今回は、全くの異世界ではなく、現実世界の裏にある異なる世界、といった感じか。それぞれバラバラのお話でも、やっぱり恒川ワールドでありました。面白かったです。次は長編でガッツリ読みたいな。
以下メモ。
『風を放つ』よくない精霊を閉じ込めた小瓶を持っているというマミさんのお話。話が咬み合わないマミさんを疎ましく思った主人公。意地悪をして別れたけれど、ある日ふと思い出したひととき。。。本当にびんを持ってたかは別にしても、マミさんは好きになれないタイプね。
『迷走のオルネラ』子どもの時、母親の不倫相手に虐待されたあげく目の前で母親を殺された過去を持つ主人公の復讐。。。実は主人公がオルネラだったのか?

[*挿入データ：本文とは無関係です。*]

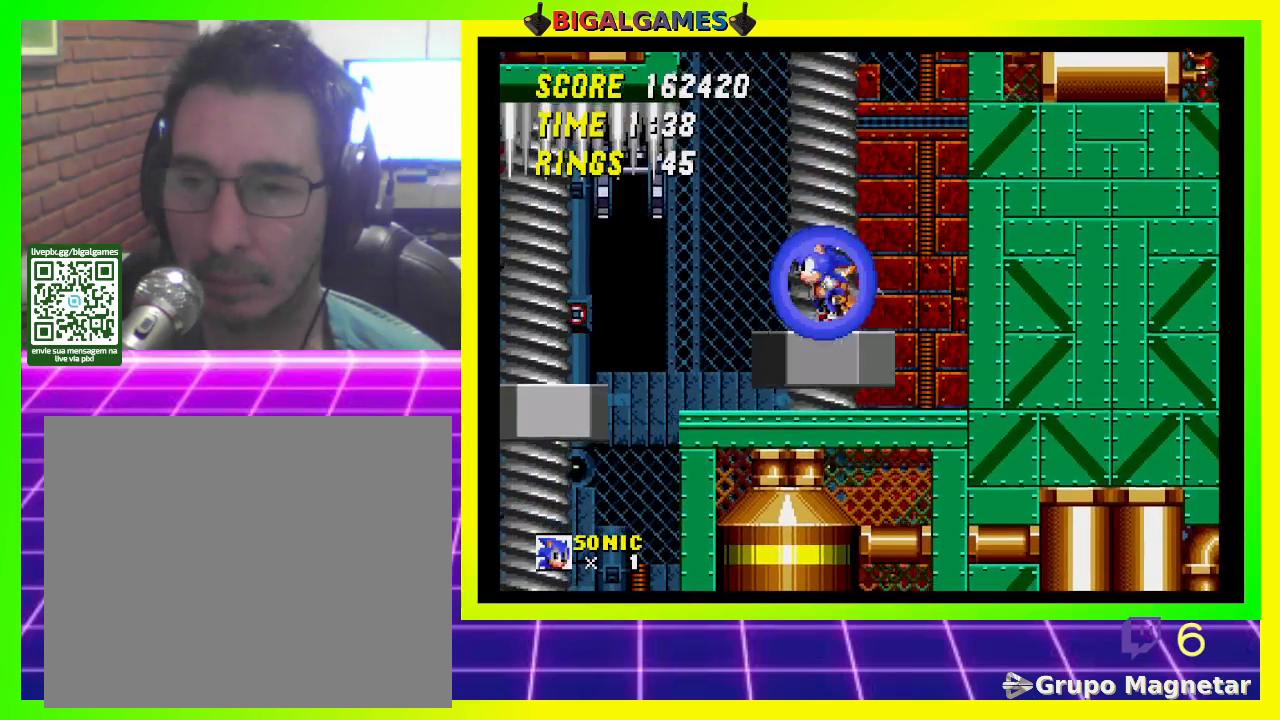
{"buttons": ["DPAD_RIGHT"], "left_stick": "center", "right_stick": "center", "events": []}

『夜行の冬』冬の深夜に聞こえてくる夜行様の歩く音。祖母から決して外へ出てはいけないと言われていたのに、青年は…。
この話が一番のお気に入り。今ある世界ではなく、もっと違う世界で生きられる可能性があるなら、全てを捨ててそれを求め続けるのもわかる気がする。これも閉塞感なのかなあ。

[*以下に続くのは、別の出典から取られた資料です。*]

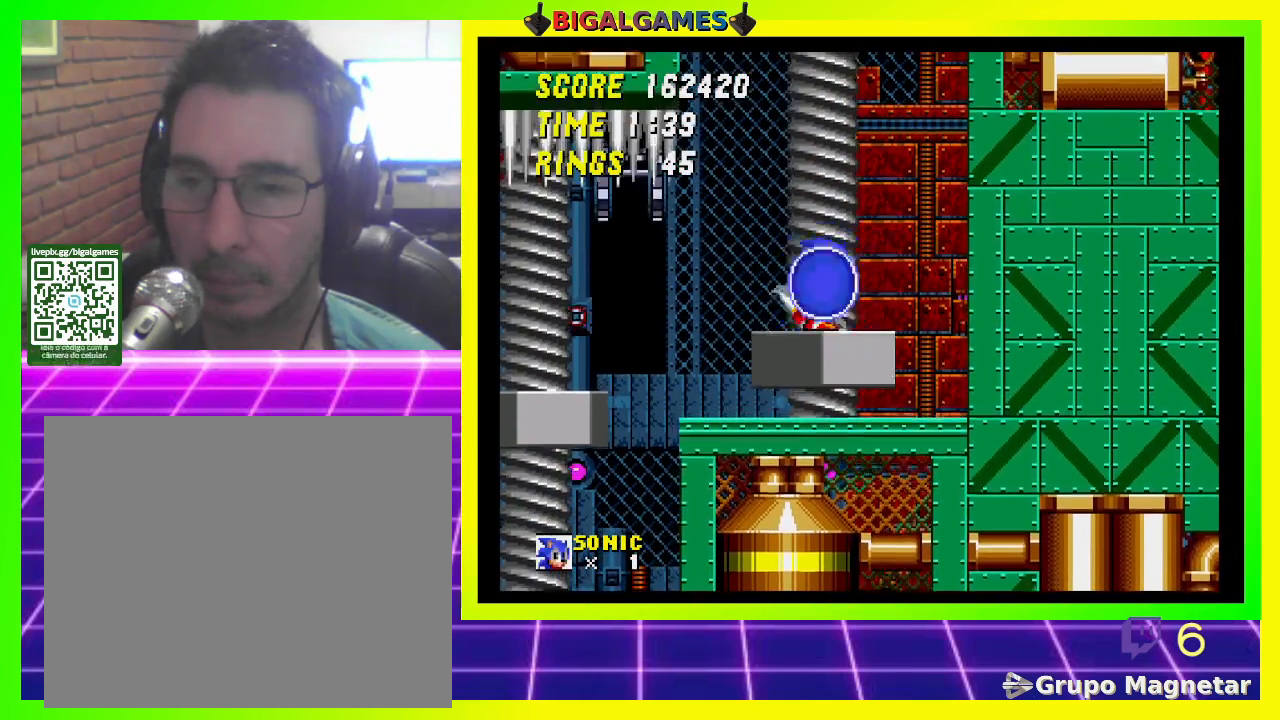
{"buttons": ["DPAD_RIGHT"], "left_stick": "center", "right_stick": "center", "events": []}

『鸚鵡幻想曲』「偽装集合体」を見抜く能力を持ったアサノに出会い、偽装を解放されてしまった男のお話。
これも好き。前半はシュール、後半は幻想的。
『ゴロンド』大勢の兄弟たちと共に生まれたコロンドは、生存競争に勝ち残って…。
非常にファンタジーでありながら、こういう生態の生き物も実際にいるのではないか、などと想像してしまいました。竜の帰る場所、どこかにあるかもしれないねえ。